## [Material for the task]
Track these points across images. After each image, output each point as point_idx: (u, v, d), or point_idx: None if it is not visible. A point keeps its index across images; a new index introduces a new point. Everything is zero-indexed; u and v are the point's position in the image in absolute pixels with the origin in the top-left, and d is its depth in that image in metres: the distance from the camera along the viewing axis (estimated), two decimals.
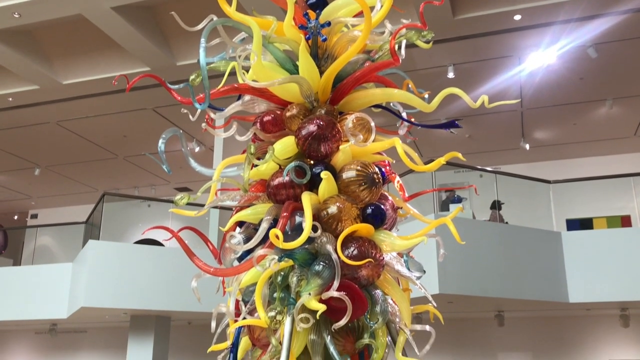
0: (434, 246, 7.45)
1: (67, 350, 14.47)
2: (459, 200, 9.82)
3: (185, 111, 2.88)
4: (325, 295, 2.19)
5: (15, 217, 18.60)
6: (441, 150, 2.39)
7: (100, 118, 11.97)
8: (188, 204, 2.68)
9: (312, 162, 2.54)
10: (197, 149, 12.84)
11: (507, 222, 9.75)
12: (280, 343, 2.24)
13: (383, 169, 2.68)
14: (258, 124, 2.70)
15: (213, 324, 2.49)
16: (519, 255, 8.62)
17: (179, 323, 12.23)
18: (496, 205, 9.92)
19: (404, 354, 2.37)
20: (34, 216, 18.23)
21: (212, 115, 2.77)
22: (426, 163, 2.65)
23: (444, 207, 9.69)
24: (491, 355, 11.59)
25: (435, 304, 2.54)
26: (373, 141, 2.52)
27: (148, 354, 10.20)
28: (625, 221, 11.10)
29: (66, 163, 14.46)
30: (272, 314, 2.23)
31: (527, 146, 12.55)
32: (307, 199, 2.34)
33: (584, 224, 10.72)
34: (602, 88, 10.73)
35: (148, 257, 9.73)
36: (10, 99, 11.12)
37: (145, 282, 9.47)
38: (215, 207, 9.86)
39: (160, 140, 2.71)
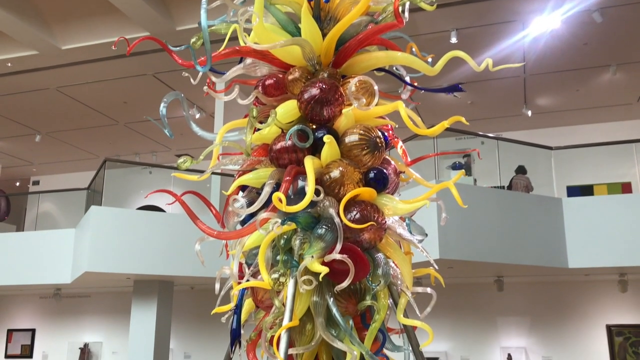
0: (434, 212, 7.49)
1: (72, 314, 14.68)
2: (460, 167, 9.81)
3: (187, 75, 2.86)
4: (328, 257, 2.21)
5: (17, 184, 18.65)
6: (443, 117, 2.39)
7: (100, 84, 11.89)
8: (190, 170, 2.68)
9: (314, 126, 2.53)
10: (197, 116, 12.79)
11: (532, 188, 9.83)
12: (283, 305, 2.27)
13: (386, 134, 2.67)
14: (260, 88, 2.68)
15: (217, 286, 2.52)
16: (519, 221, 8.66)
17: (182, 288, 12.38)
18: (522, 170, 9.95)
19: (405, 315, 2.40)
20: (36, 182, 18.27)
21: (213, 79, 2.75)
22: (429, 128, 2.64)
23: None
24: (490, 320, 11.74)
25: (436, 267, 2.56)
26: (376, 105, 2.50)
27: (151, 318, 10.35)
28: (626, 188, 11.12)
29: (67, 129, 14.43)
30: (276, 276, 2.25)
31: (529, 113, 12.49)
32: (309, 162, 2.34)
33: (585, 190, 10.74)
34: (606, 54, 10.61)
35: (151, 223, 9.79)
36: (9, 65, 11.03)
37: (148, 247, 9.55)
38: (217, 174, 9.89)
39: (162, 104, 2.69)
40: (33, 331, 15.00)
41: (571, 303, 11.36)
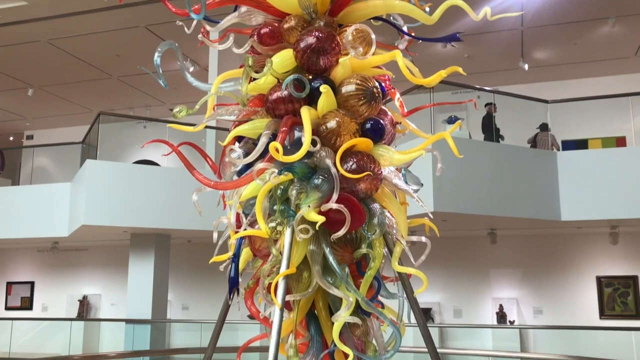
0: (429, 166, 7.52)
1: (70, 267, 14.85)
2: (455, 120, 9.80)
3: (181, 24, 2.81)
4: (325, 207, 2.23)
5: (11, 138, 18.54)
6: (439, 70, 2.36)
7: (92, 36, 11.69)
8: (185, 123, 2.67)
9: (310, 76, 2.51)
10: (191, 69, 12.63)
11: (559, 146, 9.88)
12: (281, 253, 2.30)
13: (383, 84, 2.65)
14: (255, 37, 2.64)
15: (214, 235, 2.55)
16: (513, 174, 8.72)
17: (179, 241, 12.49)
18: (546, 127, 9.95)
19: (400, 264, 2.44)
20: (30, 137, 18.17)
21: (207, 27, 2.71)
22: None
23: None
24: (483, 272, 11.95)
25: (432, 216, 2.59)
26: (373, 54, 2.48)
27: (149, 271, 10.49)
28: (620, 142, 11.14)
29: (59, 83, 14.26)
30: (273, 224, 2.28)
31: (526, 66, 12.39)
32: (306, 113, 2.34)
33: (580, 145, 10.77)
34: (605, 5, 10.46)
35: (147, 177, 9.81)
36: None
37: (144, 201, 9.59)
38: (212, 127, 9.85)
39: (156, 54, 2.65)
40: (32, 284, 15.21)
41: (562, 255, 11.55)
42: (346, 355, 2.30)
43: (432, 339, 2.49)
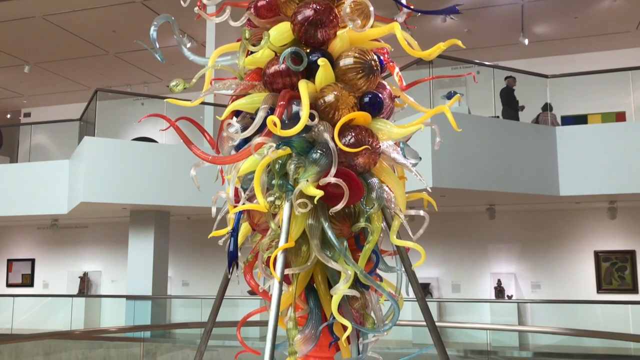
0: (428, 142, 7.51)
1: (70, 244, 14.91)
2: (454, 96, 9.76)
3: None
4: (323, 181, 2.23)
5: (8, 116, 18.47)
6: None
7: (87, 12, 11.58)
8: (182, 99, 2.65)
9: (308, 49, 2.49)
10: (188, 45, 12.54)
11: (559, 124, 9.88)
12: (279, 227, 2.31)
13: (381, 57, 2.63)
14: (252, 10, 2.61)
15: (213, 210, 2.55)
16: (512, 150, 8.71)
17: (178, 218, 12.53)
18: (548, 107, 9.94)
19: (399, 237, 2.45)
20: (27, 115, 18.11)
21: (204, 1, 2.67)
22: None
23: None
24: (481, 247, 12.01)
25: (430, 190, 2.59)
26: (371, 27, 2.46)
27: (149, 247, 10.54)
28: (620, 117, 11.13)
29: (56, 60, 14.16)
30: (271, 199, 2.28)
31: (526, 41, 12.30)
32: (304, 86, 2.32)
33: (579, 120, 10.75)
34: None
35: (145, 153, 9.80)
36: None
37: (143, 177, 9.60)
38: (210, 104, 9.80)
39: (152, 27, 2.63)
40: (33, 261, 15.29)
41: (561, 230, 11.61)
42: (345, 328, 2.32)
43: (431, 312, 2.51)
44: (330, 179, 2.21)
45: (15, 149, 14.01)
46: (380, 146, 2.41)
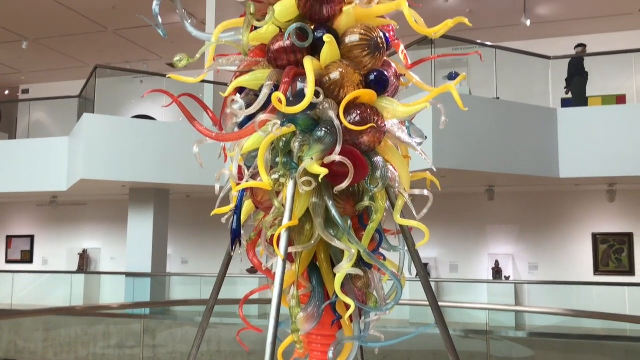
0: (430, 121, 7.47)
1: (69, 221, 14.93)
2: (456, 76, 9.70)
3: None
4: (328, 159, 2.22)
5: (6, 92, 18.36)
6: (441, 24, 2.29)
7: None
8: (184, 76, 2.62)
9: (313, 25, 2.46)
10: (188, 22, 12.42)
11: None
12: (283, 205, 2.30)
13: (387, 35, 2.60)
14: None
15: (216, 187, 2.54)
16: (513, 131, 8.69)
17: (178, 196, 12.53)
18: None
19: (402, 217, 2.44)
20: (25, 91, 18.00)
21: None
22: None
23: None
24: (480, 227, 12.05)
25: (435, 170, 2.58)
26: (378, 3, 2.42)
27: (148, 225, 10.55)
28: (620, 100, 11.10)
29: (54, 36, 14.03)
30: (276, 177, 2.26)
31: (528, 22, 12.21)
32: (309, 63, 2.29)
33: (579, 103, 10.71)
34: None
35: (145, 131, 9.76)
36: None
37: (142, 155, 9.57)
38: (210, 82, 9.74)
39: (155, 2, 2.59)
40: (32, 237, 15.31)
41: (559, 212, 11.64)
42: (347, 306, 2.33)
43: (433, 291, 2.52)
44: (336, 157, 2.19)
45: (13, 126, 13.95)
46: (385, 125, 2.40)
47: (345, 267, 2.27)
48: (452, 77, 9.86)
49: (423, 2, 2.83)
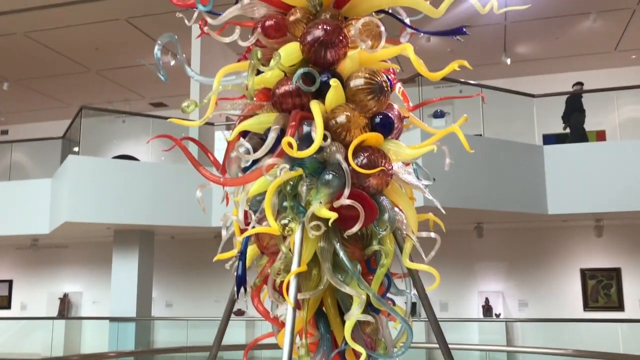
0: (419, 159, 7.49)
1: (50, 265, 14.59)
2: (441, 114, 9.82)
3: (181, 15, 2.74)
4: (338, 203, 2.19)
5: None
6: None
7: (70, 29, 11.46)
8: (182, 119, 2.59)
9: (317, 69, 2.46)
10: (172, 63, 12.46)
11: None
12: (291, 251, 2.25)
13: (390, 78, 2.61)
14: (260, 29, 2.58)
15: (223, 233, 2.49)
16: (501, 168, 8.76)
17: (163, 238, 12.34)
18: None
19: (411, 260, 2.41)
20: (5, 132, 17.79)
21: (209, 20, 2.63)
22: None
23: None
24: (469, 266, 12.02)
25: (444, 211, 2.57)
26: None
27: (133, 267, 10.34)
28: (600, 136, 11.29)
29: (36, 77, 13.97)
30: (285, 221, 2.22)
31: (509, 61, 12.47)
32: (316, 107, 2.29)
33: (560, 138, 10.88)
34: (587, 1, 10.59)
35: (129, 172, 9.65)
36: None
37: (128, 196, 9.44)
38: (210, 124, 9.71)
39: (156, 47, 2.59)
40: (10, 282, 14.91)
41: (548, 248, 11.67)
42: (357, 354, 2.26)
43: (444, 335, 2.47)
44: (346, 200, 2.16)
45: None
46: (392, 167, 2.39)
47: (356, 314, 2.22)
48: (437, 115, 9.97)
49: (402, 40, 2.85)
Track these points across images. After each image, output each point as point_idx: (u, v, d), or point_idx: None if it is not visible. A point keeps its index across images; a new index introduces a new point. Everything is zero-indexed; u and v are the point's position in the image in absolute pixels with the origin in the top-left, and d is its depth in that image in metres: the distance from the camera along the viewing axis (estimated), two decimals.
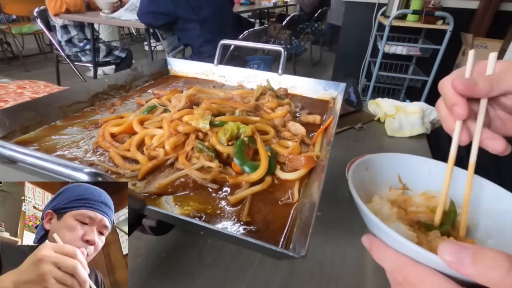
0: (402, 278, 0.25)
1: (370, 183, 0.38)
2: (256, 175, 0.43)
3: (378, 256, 0.28)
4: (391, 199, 0.37)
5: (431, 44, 2.28)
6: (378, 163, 0.39)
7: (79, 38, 2.46)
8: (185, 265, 0.47)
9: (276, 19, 4.35)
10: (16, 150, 0.30)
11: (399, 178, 0.40)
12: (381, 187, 0.39)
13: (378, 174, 0.39)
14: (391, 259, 0.26)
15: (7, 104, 1.02)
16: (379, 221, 0.27)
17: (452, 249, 0.22)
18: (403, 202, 0.38)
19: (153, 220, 0.37)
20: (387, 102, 0.98)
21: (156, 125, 0.52)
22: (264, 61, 2.23)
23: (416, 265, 0.24)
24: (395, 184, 0.40)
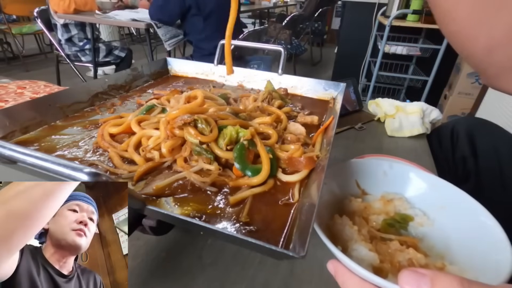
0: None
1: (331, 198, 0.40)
2: (258, 179, 0.43)
3: (343, 282, 0.29)
4: (351, 211, 0.39)
5: (431, 44, 2.28)
6: (335, 174, 0.41)
7: (79, 37, 2.45)
8: (185, 265, 0.47)
9: (276, 19, 4.35)
10: (16, 150, 0.30)
11: (357, 184, 0.42)
12: (342, 199, 0.41)
13: (337, 185, 0.41)
14: (355, 286, 0.27)
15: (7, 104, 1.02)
16: (342, 254, 0.29)
17: (411, 278, 0.23)
18: (364, 210, 0.39)
19: (153, 220, 0.37)
20: (387, 102, 0.98)
21: (154, 126, 0.52)
22: (264, 61, 2.23)
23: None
24: (356, 191, 0.42)
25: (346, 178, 0.41)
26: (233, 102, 0.68)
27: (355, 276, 0.28)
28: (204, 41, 1.96)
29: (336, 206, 0.40)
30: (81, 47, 2.46)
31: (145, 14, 2.10)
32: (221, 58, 0.87)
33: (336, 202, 0.40)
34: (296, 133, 0.58)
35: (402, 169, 0.42)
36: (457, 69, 2.48)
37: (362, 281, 0.27)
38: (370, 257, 0.31)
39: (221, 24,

## [To do]
Please retype, exactly as written, every line from the line containing "29: (336, 206, 0.40)" through the last line of the records above, including both of those lines, and nothing else.

## [Answer to the problem]
29: (336, 206, 0.40)
30: (81, 47, 2.46)
31: (145, 14, 2.10)
32: (221, 58, 0.87)
33: (336, 202, 0.40)
34: (296, 133, 0.58)
35: (402, 169, 0.42)
36: (457, 69, 2.48)
37: (362, 281, 0.27)
38: (370, 257, 0.31)
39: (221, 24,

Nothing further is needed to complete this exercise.